View from Skyline Elementary School

Skyline Elementary’s New Garden Is About More Than Just Plants

Skyline Elementary fifth grade teacher Elena Jinzo has realized her long-held dream of creating a school garden.
Skyline Elementary fifth grade teacher Elena Jinzo
 
Skyline Elementary fifth grade teacher Elena Jinzo has realized her long-held dream of creating a school garden.
 
“It’s been a dream for five, six, seven years,” said Jinzo at the garden’s opening on October 18, 2023. “It’s just a super happy feeling.

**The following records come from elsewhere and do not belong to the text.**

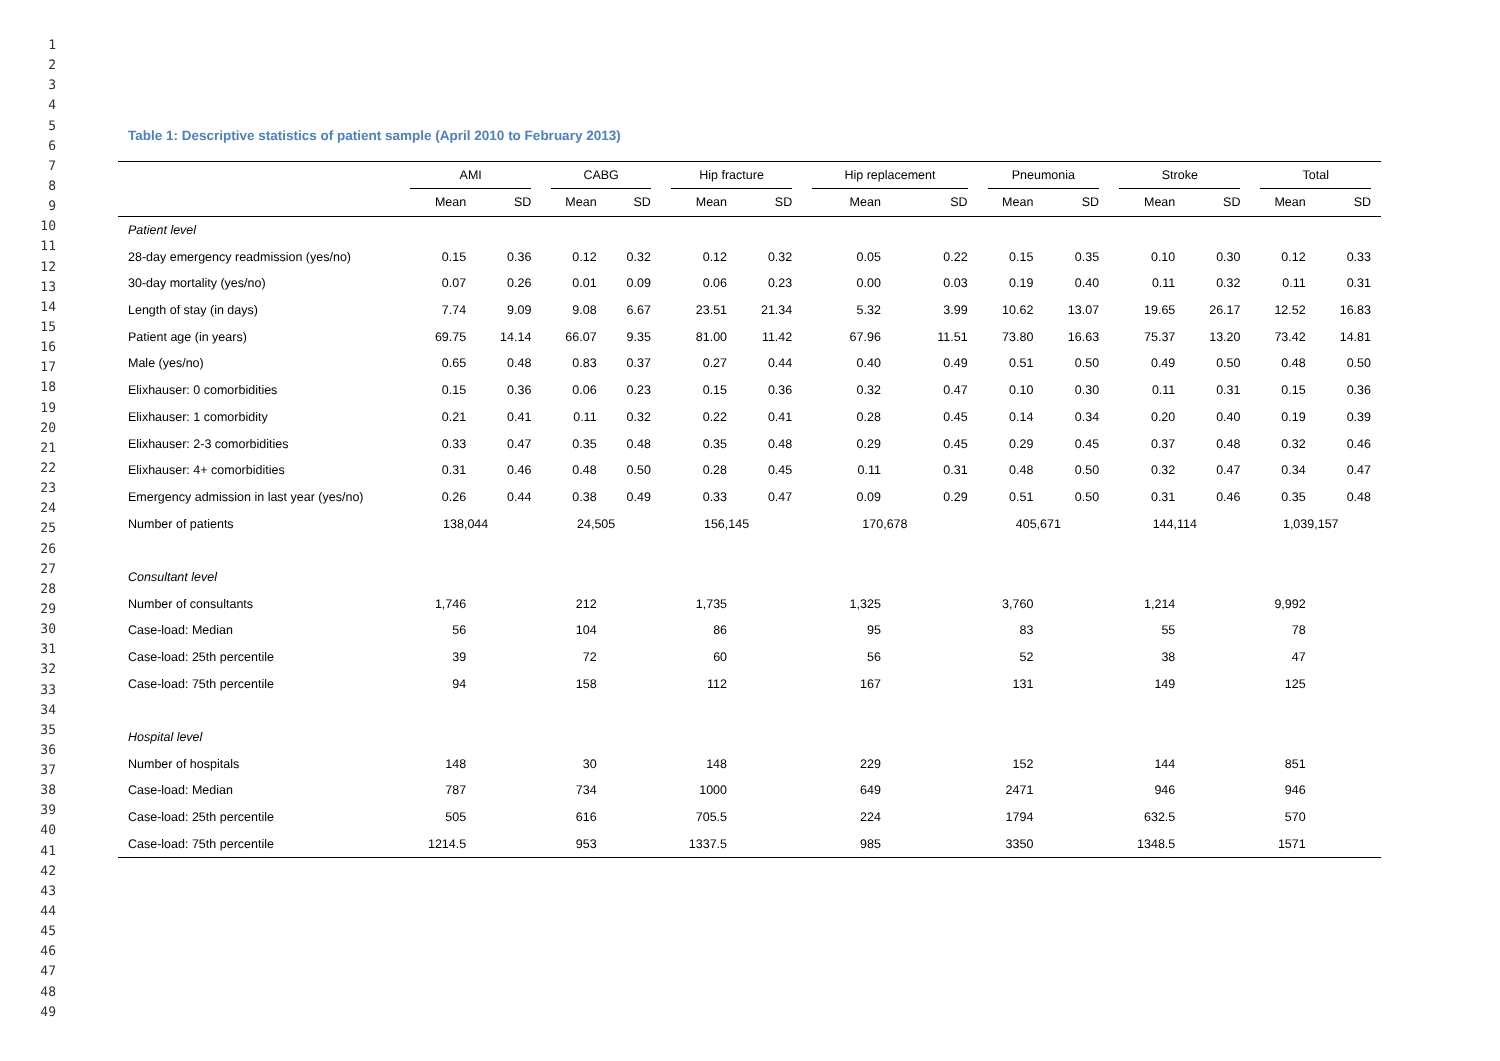1
2
3
4
5
6
7
8
9
10
11
12
13
14
15
16
17
18
19
20
21
22
23
24
25
26
27
28
29
30
31
32
33
34
35
36
37
38
39
40
41
42
43
44
45
46
47
48
49
Table 1: Descriptive statistics of patient sample (April 2010 to February 2013)
| | AMI | | CABG | | Hip fracture | | Hip replacement | | Pneumonia | | Stroke | | Total | |
| --- | --- | --- | --- | --- | --- | --- | --- | --- | --- | --- | --- | --- | --- | --- |
| | Mean | SD | Mean | SD | Mean | SD | Mean | SD | Mean | SD | Mean | SD | Mean | SD |
| Patient level | | | | | | | | | | | | | | |
| 28-day emergency readmission (yes/no) | 0.15 | 0.36 | 0.12 | 0.32 | 0.12 | 0.32 | 0.05 | 0.22 | 0.15 | 0.35 | 0.10 | 0.30 | 0.12 | 0.33 |
| 30-day mortality (yes/no) | 0.07 | 0.26 | 0.01 | 0.09 | 0.06 | 0.23 | 0.00 | 0.03 | 0.19 | 0.40 | 0.11 | 0.32 | 0.11 | 0.31 |
| Length of stay (in days) | 7.74 | 9.09 | 9.08 | 6.67 | 23.51 | 21.34 | 5.32 | 3.99 | 10.62 | 13.07 | 19.65 | 26.17 | 12.52 | 16.83 |
| Patient age (in years) | 69.75 | 14.14 | 66.07 | 9.35 | 81.00 | 11.42 | 67.96 | 11.51 | 73.80 | 16.63 | 75.37 | 13.20 | 73.42 | 14.81 |
| Male (yes/no) | 0.65 | 0.48 | 0.83 | 0.37 | 0.27 | 0.44 | 0.40 | 0.49 | 0.51 | 0.50 | 0.49 | 0.50 | 0.48 | 0.50 |
| Elixhauser: 0 comorbidities | 0.15 | 0.36 | 0.06 | 0.23 | 0.15 | 0.36 | 0.32 | 0.47 | 0.10 | 0.30 | 0.11 | 0.31 | 0.15 | 0.36 |
| Elixhauser: 1 comorbidity | 0.21 | 0.41 | 0.11 | 0.32 | 0.22 | 0.41 | 0.28 | 0.45 | 0.14 | 0.34 | 0.20 | 0.40 | 0.19 | 0.39 |
| Elixhauser: 2-3 comorbidities | 0.33 | 0.47 | 0.35 | 0.48 | 0.35 | 0.48 | 0.29 | 0.45 | 0.29 | 0.45 | 0.37 | 0.48 | 0.32 | 0.46 |
| Elixhauser: 4+ comorbidities | 0.31 | 0.46 | 0.48 | 0.50 | 0.28 | 0.45 | 0.11 | 0.31 | 0.48 | 0.50 | 0.32 | 0.47 | 0.34 | 0.47 |
| Emergency admission in last year (yes/no) | 0.26 | 0.44 | 0.38 | 0.49 | 0.33 | 0.47 | 0.09 | 0.29 | 0.51 | 0.50 | 0.31 | 0.46 | 0.35 | 0.48 |
| Number of patients | 138,044 | | 24,505 | | 156,145 | | 170,678 | | 405,671 | | 144,114 | | 1,039,157 | |
| Consultant level | | | | | | | | | | | | | | |
| Number of consultants | 1,746 | | 212 | | 1,735 | | 1,325 | | 3,760 | | 1,214 | | 9,992 | |
| Case-load: Median | 56 | | 104 | | 86 | | 95 | | 83 | | 55 | | 78 | |
| Case-load: 25th percentile | 39 | | 72 | | 60 | | 56 | | 52 | | 38 | | 47 | |
| Case-load: 75th percentile | 94 | | 158 | | 112 | | 167 | | 131 | | 149 | | 125 | |
| Hospital level | | | | | | | | | | | | | | |
| Number of hospitals | 148 | | 30 | | 148 | | 229 | | 152 | | 144 | | 851 | |
| Case-load: Median | 787 | | 734 | | 1000 | | 649 | | 2471 | | 946 | | 946 | |
| Case-load: 25th percentile | 505 | | 616 | | 705.5 | | 224 | | 1794 | | 632.5 | | 570 | |
| Case-load: 75th percentile | 1214.5 | | 953 | | 1337.5 | | 985 | | 3350 | | 1348.5 | | 1571 | |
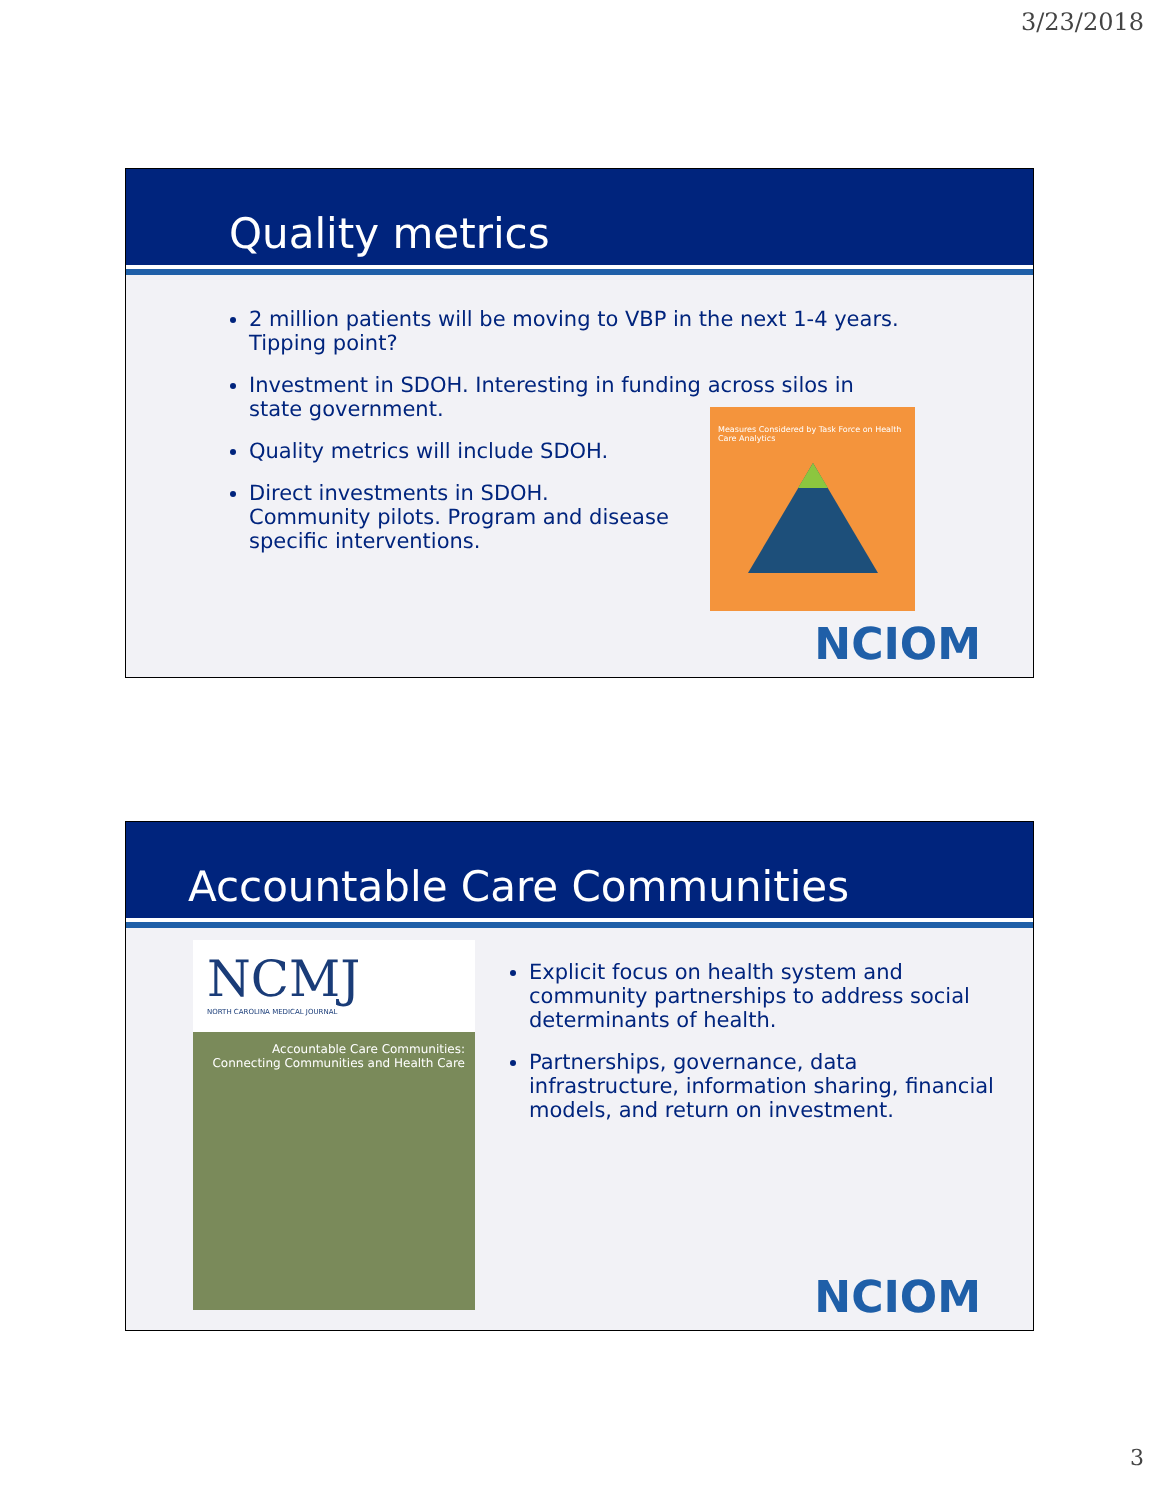3/23/2018
Quality metrics
2 million patients will be moving to VBP in the next 1-4 years. Tipping point?
Investment in SDOH. Interesting in funding across silos in state government.
Quality metrics will include SDOH.
Direct investments in SDOH. Community pilots. Program and disease specific interventions.
Measures Considered by Task Force on Health Care Analytics
NCIOM
Accountable Care Communities
NCMJ
NORTH CAROLINA MEDICAL JOURNAL
Accountable Care Communities: Connecting Communities and Health Care
Explicit focus on health system and community partnerships to address social determinants of health.
Partnerships, governance, data infrastructure, information sharing, financial models, and return on investment.
NCIOM
3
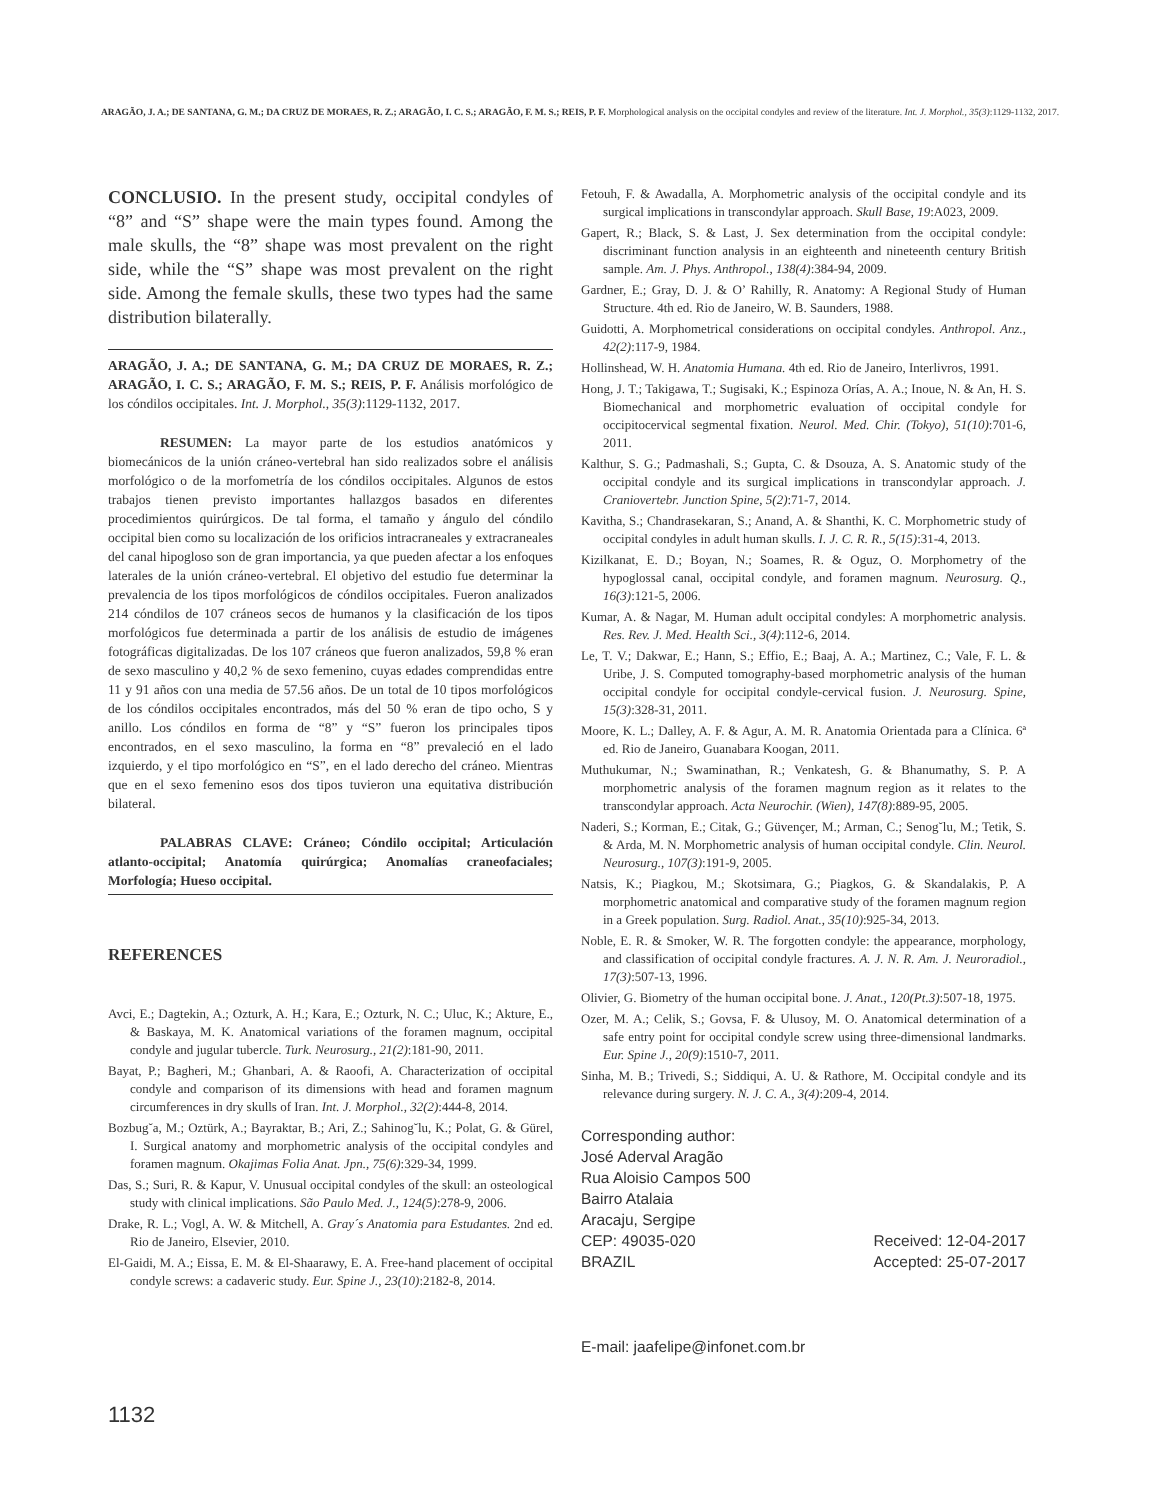ARAGÃO, J. A.; DE SANTANA, G. M.; DA CRUZ DE MORAES, R. Z.; ARAGÃO, I. C. S.; ARAGÃO, F. M. S.; REIS, P. F. Morphological analysis on the occipital condyles and review of the literature. Int. J. Morphol., 35(3):1129-1132, 2017.
CONCLUSIO. In the present study, occipital condyles of “8” and “S” shape were the main types found. Among the male skulls, the “8” shape was most prevalent on the right side, while the “S” shape was most prevalent on the right side. Among the female skulls, these two types had the same distribution bilaterally.
ARAGÃO, J. A.; DE SANTANA, G. M.; DA CRUZ DE MORAES, R. Z.; ARAGÃO, I. C. S.; ARAGÃO, F. M. S.; REIS, P. F. Análisis morfológico de los cóndilos occipitales. Int. J. Morphol., 35(3):1129-1132, 2017.
RESUMEN: La mayor parte de los estudios anatómicos y biomecánicos de la unión cráneo-vertebral han sido realizados sobre el análisis morfológico o de la morfometría de los cóndilos occipitales. Algunos de estos trabajos tienen previsto importantes hallazgos basados en diferentes procedimientos quirúrgicos. De tal forma, el tamaño y ángulo del cóndilo occipital bien como su localización de los orificios intracraneales y extracraneales del canal hipogloso son de gran importancia, ya que pueden afectar a los enfoques laterales de la unión cráneo-vertebral. El objetivo del estudio fue determinar la prevalencia de los tipos morfológicos de cóndilos occipitales. Fueron analizados 214 cóndilos de 107 cráneos secos de humanos y la clasificación de los tipos morfológicos fue determinada a partir de los análisis de estudio de imágenes fotográficas digitalizadas. De los 107 cráneos que fueron analizados, 59,8 % eran de sexo masculino y 40,2 % de sexo femenino, cuyas edades comprendidas entre 11 y 91 años con una media de 57.56 años. De un total de 10 tipos morfológicos de los cóndilos occipitales encontrados, más del 50 % eran de tipo ocho, S y anillo. Los cóndilos en forma de “8” y “S” fueron los principales tipos encontrados, en el sexo masculino, la forma en “8” prevaleció en el lado izquierdo, y el tipo morfológico en “S”, en el lado derecho del cráneo. Mientras que en el sexo femenino esos dos tipos tuvieron una equitativa distribución bilateral.
PALABRAS CLAVE: Cráneo; Cóndilo occipital; Articulación atlanto-occipital; Anatomía quirúrgica; Anomalías craneofaciales; Morfología; Hueso occipital.
REFERENCES
Avci, E.; Dagtekin, A.; Ozturk, A. H.; Kara, E.; Ozturk, N. C.; Uluc, K.; Akture, E., & Baskaya, M. K. Anatomical variations of the foramen magnum, occipital condyle and jugular tubercle. Turk. Neurosurg., 21(2):181-90, 2011.
Bayat, P.; Bagheri, M.; Ghanbari, A. & Raoofi, A. Characterization of occipital condyle and comparison of its dimensions with head and foramen magnum circumferences in dry skulls of Iran. Int. J. Morphol., 32(2):444-8, 2014.
Bozbug˘a, M.; Oztürk, A.; Bayraktar, B.; Ari, Z.; Sahinog˘lu, K.; Polat, G. & Gürel, I. Surgical anatomy and morphometric analysis of the occipital condyles and foramen magnum. Okajimas Folia Anat. Jpn., 75(6):329-34, 1999.
Das, S.; Suri, R. & Kapur, V. Unusual occipital condyles of the skull: an osteological study with clinical implications. São Paulo Med. J., 124(5):278-9, 2006.
Drake, R. L.; Vogl, A. W. & Mitchell, A. Gray´s Anatomia para Estudantes. 2nd ed. Rio de Janeiro, Elsevier, 2010.
El-Gaidi, M. A.; Eissa, E. M. & El-Shaarawy, E. A. Free-hand placement of occipital condyle screws: a cadaveric study. Eur. Spine J., 23(10):2182-8, 2014.
Fetouh, F. & Awadalla, A. Morphometric analysis of the occipital condyle and its surgical implications in transcondylar approach. Skull Base, 19:A023, 2009.
Gapert, R.; Black, S. & Last, J. Sex determination from the occipital condyle: discriminant function analysis in an eighteenth and nineteenth century British sample. Am. J. Phys. Anthropol., 138(4):384-94, 2009.
Gardner, E.; Gray, D. J. & O’ Rahilly, R. Anatomy: A Regional Study of Human Structure. 4th ed. Rio de Janeiro, W. B. Saunders, 1988.
Guidotti, A. Morphometrical considerations on occipital condyles. Anthropol. Anz., 42(2):117-9, 1984.
Hollinshead, W. H. Anatomia Humana. 4th ed. Rio de Janeiro, Interlivros, 1991.
Hong, J. T.; Takigawa, T.; Sugisaki, K.; Espinoza Orías, A. A.; Inoue, N. & An, H. S. Biomechanical and morphometric evaluation of occipital condyle for occipitocervical segmental fixation. Neurol. Med. Chir. (Tokyo), 51(10):701-6, 2011.
Kalthur, S. G.; Padmashali, S.; Gupta, C. & Dsouza, A. S. Anatomic study of the occipital condyle and its surgical implications in transcondylar approach. J. Craniovertebr. Junction Spine, 5(2):71-7, 2014.
Kavitha, S.; Chandrasekaran, S.; Anand, A. & Shanthi, K. C. Morphometric study of occipital condyles in adult human skulls. I. J. C. R. R., 5(15):31-4, 2013.
Kizilkanat, E. D.; Boyan, N.; Soames, R. & Oguz, O. Morphometry of the hypoglossal canal, occipital condyle, and foramen magnum. Neurosurg. Q., 16(3):121-5, 2006.
Kumar, A. & Nagar, M. Human adult occipital condyles: A morphometric analysis. Res. Rev. J. Med. Health Sci., 3(4):112-6, 2014.
Le, T. V.; Dakwar, E.; Hann, S.; Effio, E.; Baaj, A. A.; Martinez, C.; Vale, F. L. & Uribe, J. S. Computed tomography-based morphometric analysis of the human occipital condyle for occipital condyle-cervical fusion. J. Neurosurg. Spine, 15(3):328-31, 2011.
Moore, K. L.; Dalley, A. F. & Agur, A. M. R. Anatomia Orientada para a Clínica. 6ª ed. Rio de Janeiro, Guanabara Koogan, 2011.
Muthukumar, N.; Swaminathan, R.; Venkatesh, G. & Bhanumathy, S. P. A morphometric analysis of the foramen magnum region as it relates to the transcondylar approach. Acta Neurochir. (Wien), 147(8):889-95, 2005.
Naderi, S.; Korman, E.; Citak, G.; Güvençer, M.; Arman, C.; Senog˘lu, M.; Tetik, S. & Arda, M. N. Morphometric analysis of human occipital condyle. Clin. Neurol. Neurosurg., 107(3):191-9, 2005.
Natsis, K.; Piagkou, M.; Skotsimara, G.; Piagkos, G. & Skandalakis, P. A morphometric anatomical and comparative study of the foramen magnum region in a Greek population. Surg. Radiol. Anat., 35(10):925-34, 2013.
Noble, E. R. & Smoker, W. R. The forgotten condyle: the appearance, morphology, and classification of occipital condyle fractures. A. J. N. R. Am. J. Neuroradiol., 17(3):507-13, 1996.
Olivier, G. Biometry of the human occipital bone. J. Anat., 120(Pt.3):507-18, 1975.
Ozer, M. A.; Celik, S.; Govsa, F. & Ulusoy, M. O. Anatomical determination of a safe entry point for occipital condyle screw using three-dimensional landmarks. Eur. Spine J., 20(9):1510-7, 2011.
Sinha, M. B.; Trivedi, S.; Siddiqui, A. U. & Rathore, M. Occipital condyle and its relevance during surgery. N. J. C. A., 3(4):209-4, 2014.
Corresponding author:
José Aderval Aragão
Rua Aloisio Campos 500
Bairro Atalaia
Aracaju, Sergipe
CEP: 49035-020 Received: 12-04-2017
BRAZIL Accepted: 25-07-2017
E-mail: jaafelipe@infonet.com.br
1132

This is actually the joy after a lot of hard work.”
 
The garden came to be thanks in part to Hands On Bay Area, which connected Jinzo with a group of 250 volunteers from Genentech, who helped lay the sod and flower beds for the school’s new garden during the summer of 2023. 
 
According to Climate Action Coordinator Karen Lally of Hands of Bay Area, plans for the garden had actually been in the works for many months before her organization got involved.
 
Miss Jinzo's plans for the Skyline Elementary garden
 
“I remember we came to do a scoping visit to see what we were working with,” said Lally, “and Miss Jinzo had a whole pamphlet—slide show of ideas for the garden, for the drawings, for the layout she wanted along with a whole list of very specific things she wanted to do out here.”  
 
Miss Jinzo’s vision for a garden at Skyline began in 2017. 
 
“When I very first came to Skyline, I asked if there was a gardening area, and they told me that there were some planting areas in the courtyard that needed some attention,” she said.
 
She took over one of the circular areas in the courtyard and started planting roses as a way to beautify the school and also as a form of therapy for some of her students.
 
Roses and thorns Roses and thorns Roses and thorns
 
“I think it was 2017, 2018— there were a lot of kids just really embracing social media but then going down some dark holes and being wrapped up in some unhappy things, and we were really worried about them,” Jinzo said.
 
In response, she and a fellow teacher started a Roses and Thorns club, where students could get together every day and share stories with one another about something good (roses) that had happened to them as well as something bad (thorns). 
 
“Every time we met, we sat together and talked about our feelings, and it really did help them.”
 
Afterwards, Jinzo taught the students how to garden and care for the roses they had planted. 
 
“So the roses became a symbol of that hope,” she said. “Every winter they were going to turn very dry, and we would have to prune them, and I taught them how to prune, and then every springtime they would come back and be beautiful. . .and help remind us all that we can go through hardship and still appreciate beauty and be brave even through the hard times.” 
 
Now that she has a full-size garden to work with, it’s easy to imagine how many more futures Miss Jinzo will be able to nurture alongside the flowers she and her students plant.